Gli ultimi due minuti sono stati la sintesi degli altri trentotto: segnano Kentavious Caldwell-Pope e Jimmy Butler, Anthony Davis realizza il tiro da tre del 100-92, poi stoppa Butler, LeBron James chiude il conto e Tyler Herro segna da nove metri. Cinque nomi per l’ennesima partita spettacolare che potrebbe aver segnato il destino della serie finale: i Los Angeles Lakers battono i Miami Heat 102-96, vincono gara4 e si portano sul 3-1, a una sola vittoria dal titolo. Miami si arrende al termine dell’ennesima partita piena di cuore e di coraggio, ma rispetto a due giorni prima costretta quasi sempre a inseguire. Succede quando da una parte c’è il giocatore più forte del mondo, LeBron, autore di 28 punti, 12 rimbalzi e 8 assist. Venti punti sono arrivati nel terzo e nell’ultimo quarto, quando dentro la bolla di Orlando non si respirava quasi più. Ma si sa che lui vive in un universo diverso dal resto del mondo. L’uomo non voleva perdere la seconda di fila in due giorni. Le statistiche erano dalla sua parte.

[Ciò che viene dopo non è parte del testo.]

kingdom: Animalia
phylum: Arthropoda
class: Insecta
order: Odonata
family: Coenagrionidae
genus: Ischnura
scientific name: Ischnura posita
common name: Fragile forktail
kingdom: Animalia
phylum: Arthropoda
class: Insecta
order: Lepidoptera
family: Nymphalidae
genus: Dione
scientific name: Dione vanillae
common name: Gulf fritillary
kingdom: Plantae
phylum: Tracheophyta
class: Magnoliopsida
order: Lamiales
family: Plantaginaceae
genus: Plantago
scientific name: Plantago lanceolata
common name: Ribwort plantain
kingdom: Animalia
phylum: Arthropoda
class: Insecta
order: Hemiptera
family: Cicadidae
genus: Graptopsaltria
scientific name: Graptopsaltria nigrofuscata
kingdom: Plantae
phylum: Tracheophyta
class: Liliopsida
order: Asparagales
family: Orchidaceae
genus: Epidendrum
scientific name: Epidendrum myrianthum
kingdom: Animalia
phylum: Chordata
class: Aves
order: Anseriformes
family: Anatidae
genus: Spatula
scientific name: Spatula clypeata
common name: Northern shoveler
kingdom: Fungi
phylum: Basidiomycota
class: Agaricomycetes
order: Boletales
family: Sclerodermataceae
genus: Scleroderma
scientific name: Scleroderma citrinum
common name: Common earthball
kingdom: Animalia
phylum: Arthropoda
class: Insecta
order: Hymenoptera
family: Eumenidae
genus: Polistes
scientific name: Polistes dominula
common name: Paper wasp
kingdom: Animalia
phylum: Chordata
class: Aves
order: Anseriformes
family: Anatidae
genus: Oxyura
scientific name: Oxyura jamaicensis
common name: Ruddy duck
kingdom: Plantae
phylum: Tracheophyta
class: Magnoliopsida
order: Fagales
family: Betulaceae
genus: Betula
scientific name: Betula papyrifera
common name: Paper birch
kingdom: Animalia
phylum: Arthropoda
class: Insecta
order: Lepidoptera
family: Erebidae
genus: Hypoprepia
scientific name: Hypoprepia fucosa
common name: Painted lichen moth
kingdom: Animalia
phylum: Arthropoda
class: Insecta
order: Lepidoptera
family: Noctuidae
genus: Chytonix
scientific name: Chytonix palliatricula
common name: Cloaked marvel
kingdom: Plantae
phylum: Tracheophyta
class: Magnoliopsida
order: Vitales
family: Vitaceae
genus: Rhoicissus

I Lakers erano sempre riusciti a reagire dopo una sconfitta, nella stagione pre-Covid, a parte due volte. La prima a dicembre, quando persero di fila contro i Milwaukee Bucks e i Clippers, scatenando previsioni apocalittiche. La seconda a gennaio, a cavallo della morte di Kobe Bryant. Ma per il resto, dopo una sconfitta era arrivata sempre una vittoria. La regola è stata rispettata, al termine di una partita dura, intensa, incerta. Alla quarta sfida in sette giorni, ormai Los Angeles e Miami si conoscono. La novità era il ritorno di Bam Adebayo, reduce dall’infortunio alla spalla rimediato in gara 1. La domanda era come avrebbe avuto l’impatto sui giochi sotto canestro degli Heat. Il duello chiave era con Davis. O almeno: quando Miami era in difesa, Adebayo è rimasto incollato su di lui. In attacco, sul centro di Miami andava LeBron. Per il resto, entrambe hanno fatto largo uso della zona, ormai vera costante europea dei playoff.
Anthony Davis
Alla fine del secondo quarto è maturato il risultato più basso di una ventina di punti rispetto alle prime due. Se LeBron era parso meno padrone, il merito era stato anche di Miami, che ha continuamente raddoppiato su di lui, appena riceveva palla spalle a canestro, con l’aiuto dell’uomo sul lato debole. Stessa strategia che i Lakers avevano adottato con Denver per limitare Nikola Jokic. Le 53 presenze in una finale di LeBron, quinto giocatore di sempre, a due partite da Jerry West e a tre da Kareem Abdul-Jabbar, non si sono fatte sentire nei primi due quarti, chiusi da Los Angeles avanti 49-47, ma dopo l’intervallo è stato lui a tenere a galla i Lakers con due canestri da tre segnati da quasi nove metri, una conclusione da due e un libero che ha ridato a Los Angeles il mini allungo a +6 (63-57 a 6′ dalla fine del quarto).
Davis si era visto poco, tolto quando aveva perso la sua “scarpetta” sul parquet, come Cenerentola. Ma nel finale di terzo quarto Davis ha deciso che doveva esserci anche lui. Ha lasciato il segno con cinque punti di fila che hanno portato i Lakers a chiudere a +5. Dei 26 punti segnali dai Lakers, 18 erano arrivati da LeBron e Davis, che formano una squadra a parte. Quando il pallone passava da loro pensavi alla forza dei Lakers, quando arrivava a Morris, Green e Kuzma, ti chiedevi se avrebbero dimostrato di essere degni di giocare con quei due. Ieri non è stata la serata per togliere i dubbi. Ma Caldwell-Pope non era tra gli ignavi: per lui 15 punti, dei quali 5 nel momento caldo, dei quali tre dall’angolo, e come puoi sbagliarti. Davis ha chiuso con 22. Dall’altra parte Butler, anche lui con 22, Adebayo 15 e Robinson 17. Herro, 20 anni, più giovane giocatore della storia Nba a partire nel quintetto titolare in una finale, ha giocato alla solita maniera, da veterano, colpendo da tutte le parti. Alla fine ha messo a segno 21 punti, diciannovesima gara di fila in doppia cifra, ma stavolta niente facce strane o incisivi. Quelli li aveva mostrati qualcun altro, arrivato a un passo dal vincere il quarto anello con tre squadre diverse. Venerdì c’è gara 5. Il modo con cui LeBron ha urlato al suono della sirena, fa capire che comincia a sentire vicino il traguardo.